En la frontera de China con Rusia encontraron una montaña inmensa de retretes. Se acercaron con precaución por si alguno tuviera aún aliento suficiente para jugarles una mala pasada o acaso se tratara de una emboscada, pero no fue el caso. Estaban todos muertos. No encontraron ni una pista de lo que pudo haber ocurrido en aquella llanura azotada por el viento.

Shiro fue el primero en morir. Al grito de ¡Banzai!, 86 kilos de porcelana cayeron sobre él desde el 7º piso del edificio de oficinas Petra, en el centro de la ciudad secreta de Shetnik-3. Shiro tuvo tiempo de desenvainar a Devastación y con un movimiento que rivalizó en velocidad con el rayo que engalana la tormenta, partir el dos el WC kamikaze. Por desgracia no pudo evitar que los cascotes cayeran sobre sus hombros con fuerza, rompiéndole ambos brazos. Era un completo inútil. No sería de ninguna ayuda para la misión, más bien un estorbo. Había perdido todo su honor. Esa misma tarde le ayudaron a suicidarse bajo un almendro que coronaba un montecillo a las afueras de la ciudad.

- Larga vida al emperador- grito al viento mientras Hiro, con lágrimas en los ojos pero el pulso firme, cercenaba la cabeza de su hermano.

La ceremonia fue breve. Rezaron una escueta plegaria shintoista y desearon que en el más allá pudiera disfrutar de la venganza que sus compañeros le dedicarían. Caos y devastación marcarían el lugar donde yacería su cuerpo por siempre.

Hasta llegar a Polonia no tuvieron contratiempos. No encontraron ni rastro de hombre o váter alguno. Las únicas muestras de vida la daban la pequeña fauna local: ardillas, ciervos, conejos... Pareciera como si la tierra se hubiera tragado a ambos contendientes para que dejaran de deshonrarla.

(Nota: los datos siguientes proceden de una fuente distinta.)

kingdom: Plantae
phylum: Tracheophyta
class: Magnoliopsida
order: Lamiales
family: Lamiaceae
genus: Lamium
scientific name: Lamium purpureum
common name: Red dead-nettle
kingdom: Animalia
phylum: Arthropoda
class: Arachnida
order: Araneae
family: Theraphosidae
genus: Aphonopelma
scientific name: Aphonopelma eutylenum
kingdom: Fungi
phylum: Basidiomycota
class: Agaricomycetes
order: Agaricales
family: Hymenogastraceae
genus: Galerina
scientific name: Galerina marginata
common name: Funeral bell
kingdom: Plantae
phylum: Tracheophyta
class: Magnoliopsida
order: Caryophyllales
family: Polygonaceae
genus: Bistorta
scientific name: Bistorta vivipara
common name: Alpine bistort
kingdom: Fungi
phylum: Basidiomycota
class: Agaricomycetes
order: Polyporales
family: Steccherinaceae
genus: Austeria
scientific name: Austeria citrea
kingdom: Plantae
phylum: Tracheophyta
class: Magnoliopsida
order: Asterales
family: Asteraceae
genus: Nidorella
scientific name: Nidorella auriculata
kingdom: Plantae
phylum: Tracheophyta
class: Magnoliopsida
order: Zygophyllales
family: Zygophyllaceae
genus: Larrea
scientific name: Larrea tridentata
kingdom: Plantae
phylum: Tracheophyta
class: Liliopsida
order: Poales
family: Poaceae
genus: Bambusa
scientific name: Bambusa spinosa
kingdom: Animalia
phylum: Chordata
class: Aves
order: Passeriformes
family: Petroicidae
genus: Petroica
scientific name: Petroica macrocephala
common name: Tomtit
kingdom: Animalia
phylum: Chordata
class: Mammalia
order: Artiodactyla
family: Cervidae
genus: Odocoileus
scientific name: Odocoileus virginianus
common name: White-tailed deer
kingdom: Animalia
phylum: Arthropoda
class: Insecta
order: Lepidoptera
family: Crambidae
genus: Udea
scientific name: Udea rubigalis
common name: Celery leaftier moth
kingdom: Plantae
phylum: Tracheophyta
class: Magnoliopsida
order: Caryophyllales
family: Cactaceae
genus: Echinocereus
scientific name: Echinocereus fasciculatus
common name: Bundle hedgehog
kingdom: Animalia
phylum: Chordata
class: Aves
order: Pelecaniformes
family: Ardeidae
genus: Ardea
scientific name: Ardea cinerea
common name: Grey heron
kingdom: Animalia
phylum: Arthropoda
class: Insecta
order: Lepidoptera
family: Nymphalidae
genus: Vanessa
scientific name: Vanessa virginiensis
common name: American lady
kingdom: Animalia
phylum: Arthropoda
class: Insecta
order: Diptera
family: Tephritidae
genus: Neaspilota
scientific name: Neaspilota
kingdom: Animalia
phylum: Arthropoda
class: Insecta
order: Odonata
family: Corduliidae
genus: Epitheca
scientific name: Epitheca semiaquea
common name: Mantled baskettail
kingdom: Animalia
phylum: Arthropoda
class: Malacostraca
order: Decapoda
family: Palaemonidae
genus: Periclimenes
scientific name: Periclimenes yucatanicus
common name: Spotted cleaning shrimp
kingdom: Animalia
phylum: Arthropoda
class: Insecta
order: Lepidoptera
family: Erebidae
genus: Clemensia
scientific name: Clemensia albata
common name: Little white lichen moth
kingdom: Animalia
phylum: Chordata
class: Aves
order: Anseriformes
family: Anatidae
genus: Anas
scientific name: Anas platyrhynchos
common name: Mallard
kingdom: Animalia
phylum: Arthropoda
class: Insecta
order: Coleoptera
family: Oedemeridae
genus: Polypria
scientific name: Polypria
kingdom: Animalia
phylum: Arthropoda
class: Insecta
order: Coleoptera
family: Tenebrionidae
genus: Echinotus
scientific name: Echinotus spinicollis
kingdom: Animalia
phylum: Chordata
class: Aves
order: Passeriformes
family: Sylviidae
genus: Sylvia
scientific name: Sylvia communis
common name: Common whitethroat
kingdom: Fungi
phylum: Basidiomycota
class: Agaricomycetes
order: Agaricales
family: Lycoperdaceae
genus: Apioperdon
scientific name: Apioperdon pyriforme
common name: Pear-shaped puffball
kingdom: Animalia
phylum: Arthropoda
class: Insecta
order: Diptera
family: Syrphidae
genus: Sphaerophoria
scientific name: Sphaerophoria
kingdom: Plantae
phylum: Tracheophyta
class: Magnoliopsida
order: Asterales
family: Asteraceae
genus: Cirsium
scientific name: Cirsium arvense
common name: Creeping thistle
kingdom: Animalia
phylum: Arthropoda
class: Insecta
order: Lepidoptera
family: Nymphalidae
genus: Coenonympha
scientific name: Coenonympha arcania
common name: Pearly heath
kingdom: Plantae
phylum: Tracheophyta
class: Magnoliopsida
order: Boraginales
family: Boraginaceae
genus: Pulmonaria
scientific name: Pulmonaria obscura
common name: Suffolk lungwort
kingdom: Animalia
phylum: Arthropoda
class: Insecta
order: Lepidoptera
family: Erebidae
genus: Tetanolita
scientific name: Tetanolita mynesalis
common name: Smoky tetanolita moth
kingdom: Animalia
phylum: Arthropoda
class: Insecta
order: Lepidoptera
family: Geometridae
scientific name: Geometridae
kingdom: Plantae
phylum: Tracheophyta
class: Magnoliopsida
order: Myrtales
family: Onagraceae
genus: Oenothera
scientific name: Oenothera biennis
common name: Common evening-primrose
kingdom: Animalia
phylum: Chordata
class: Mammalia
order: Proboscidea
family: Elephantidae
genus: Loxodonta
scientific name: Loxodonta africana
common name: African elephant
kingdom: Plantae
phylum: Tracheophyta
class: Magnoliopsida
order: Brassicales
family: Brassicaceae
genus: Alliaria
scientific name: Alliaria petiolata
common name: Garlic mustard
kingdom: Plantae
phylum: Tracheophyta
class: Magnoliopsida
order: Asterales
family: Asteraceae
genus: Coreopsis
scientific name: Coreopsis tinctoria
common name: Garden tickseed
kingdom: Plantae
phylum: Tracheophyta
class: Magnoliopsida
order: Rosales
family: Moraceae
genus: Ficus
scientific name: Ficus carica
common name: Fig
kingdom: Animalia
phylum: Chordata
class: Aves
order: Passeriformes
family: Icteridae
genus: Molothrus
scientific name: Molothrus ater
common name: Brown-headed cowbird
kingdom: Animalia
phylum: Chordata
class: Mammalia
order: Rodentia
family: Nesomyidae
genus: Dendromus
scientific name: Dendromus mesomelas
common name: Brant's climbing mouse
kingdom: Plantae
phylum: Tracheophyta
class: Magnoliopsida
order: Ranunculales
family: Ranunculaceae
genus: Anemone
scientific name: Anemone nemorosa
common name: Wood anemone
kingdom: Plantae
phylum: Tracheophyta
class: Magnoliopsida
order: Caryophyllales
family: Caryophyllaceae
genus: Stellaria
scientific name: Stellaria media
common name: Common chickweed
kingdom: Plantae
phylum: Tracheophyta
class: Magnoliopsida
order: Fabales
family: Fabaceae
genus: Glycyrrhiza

Tras cruzar un paso de montaña en el norte del país se desplegaba ante ellos un florido valle. El primero en ver al mensajero fue Suzuki, o más bien escuchó sus pesadas pisadas retumbar en las montañas que les rodeaban.

Una mancha gris se fue haciendo mayor hasta que pudieron distinguir a uno de los Sushiro Nises portando una bandera blanca. Era un mensajero del Shogun Karo. Sabedor del propósito de su viaje, había decidido salir al encuentro del vetusto emperador para entablar batalla en aquel lugar. El rostro de Aki Hito no se inmutó pese a haber sido tachado de antiguo, pero el fuego que ardía en su interior por la humillación verbal crepitaba en sus ojos.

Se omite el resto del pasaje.